Northeast Tennessee leaders gained approval for the school from then-governor Phil Bredesen on the condition that it be self-supporting and not rely on state money to help maintain competitive tuition costs for students.

Enrollment stayed in the 300-plus range for more than a decade after it opened in 2005, but that changed several years ago.

A steep enrollment decline began several years ago and coincided almost directly with an additional state supplement that allowed the state-supported UT College of Pharmacy in Memphis to reduce out-of-state tuition by 35%, or nearly $15,000 a year.

Memphis’ out-of-state tuition went from more than $42,000 in 2018-19 to just over $27,000 in 2019-20, while Gatton’s tuition stayed at $37,916.

Since then, Gatton’s enrollment has dropped each year, from 298 in the 2019-20 year to 211 in the current year.
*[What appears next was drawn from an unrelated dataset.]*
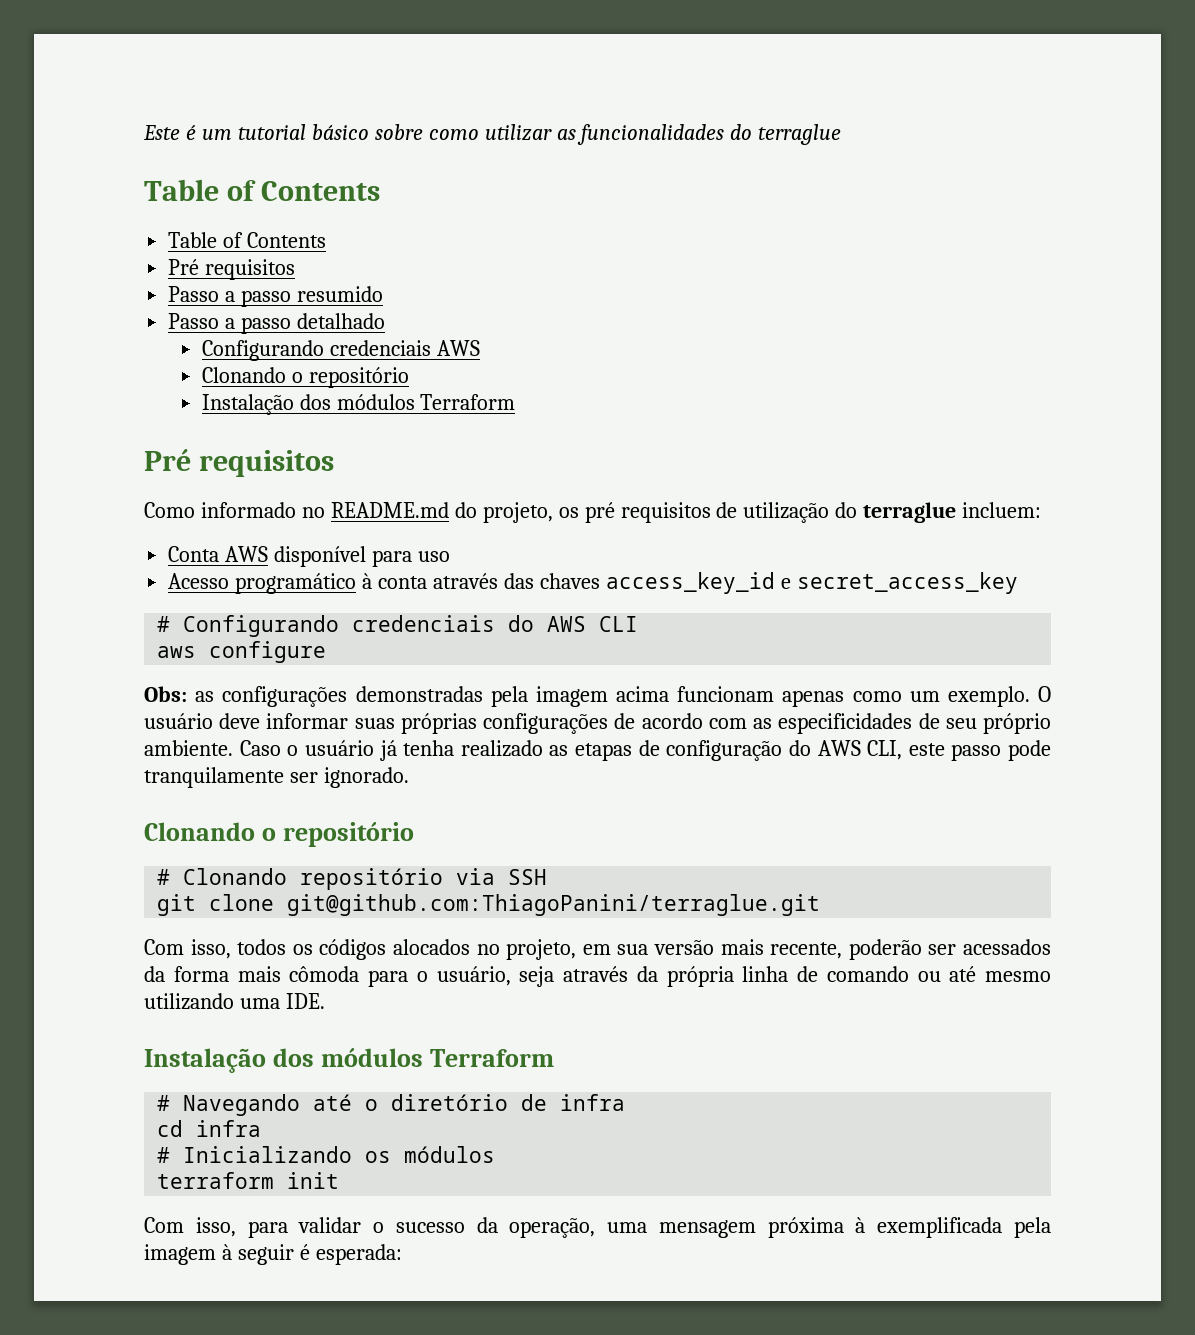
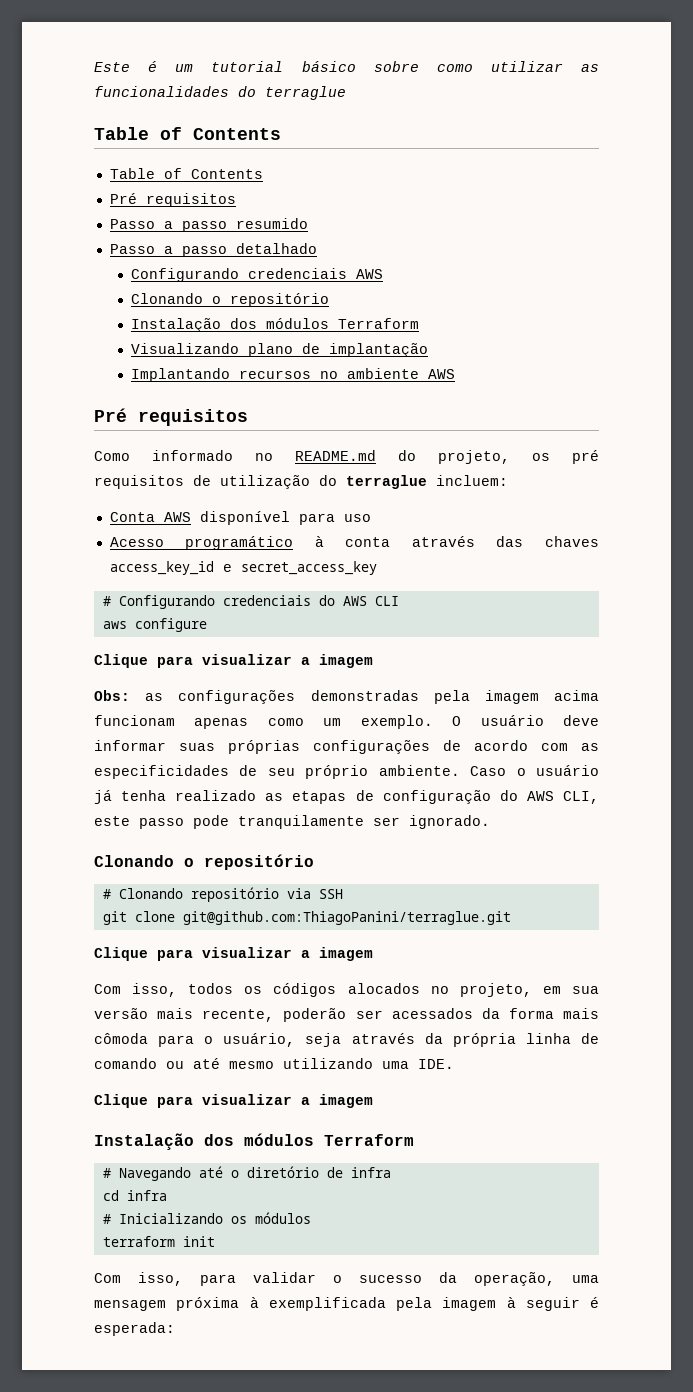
(516, 402) none -> [130,343,428,357] [130,368,455,382] // Visualizando plano de implantação // Implantando recursos no ambiente AWS
(327, 652) none -> [94,654,373,668] // Clique para visualizar a imagem
(821, 905) none -> [94,947,373,961] // Clique para visualizar a imagem
(325, 1001) none -> [94,1094,373,1108] // Clique para visualizar a imagem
The fourth-year class that graduates this spring is the last holdover from higher entering numbers, so if trends hold, the school’s enrollment could easily drop below 200 next fall.

“We hear often from students that this is their college of choice, but they have to make a difficult decision to attend another college whether it’s here in Tennessee or another state because of tuition,” Byrd said.

A 2019 funding bump for UT’s pharmacy school at Memphis made the disparity between tuition there and ETSU’s Gatton College of Pharmacy much more significant. (WJHL photo)

She said the funding request is now about $5.1 million. That would be enough to put the two Tennessee colleges’ tuition on an equal footing.

The push for funds has intensified if anything, with Rep. John Holsclaw (R-Elizabethton) telling News Channel 11 last fall “we’re going to go see the governor and push for it that way.”

Hicks said someone from the Northeast Tennessee delegation will again carry an effort forward to get an annual appropriation approved if Lee doesn’t include funding in his supplemental budget.

Byrd said the college has budgeted conservatively as enrollment dropped. An existential crisis would be a number of years off if it came at all, she said.

“We have reserves to help us get through a difficult time, but there would come a point eventually — not two or three years, it’s a little longer term than that … we’re ready for a time.”

Byrd said pharmacy school enrollment dropped several years ago on a national level as well in response to a surplus of newly minted pharmacists. That came after schools expanded or new ones opened in the 2000s. Now the pendulum has swung the other way, she said.

“We want to make sure that we can meet the needs and that’s my concern, because, even let’s say this fall I have a class of 80. That’s one class of 80, and it’ll be four years before they graduate. So it’ll take years for us to begin to meet the needs.”

State Rep. David Hawk (R-Greeneville) said he expects Lee to release his supplemental budget in late March or early April.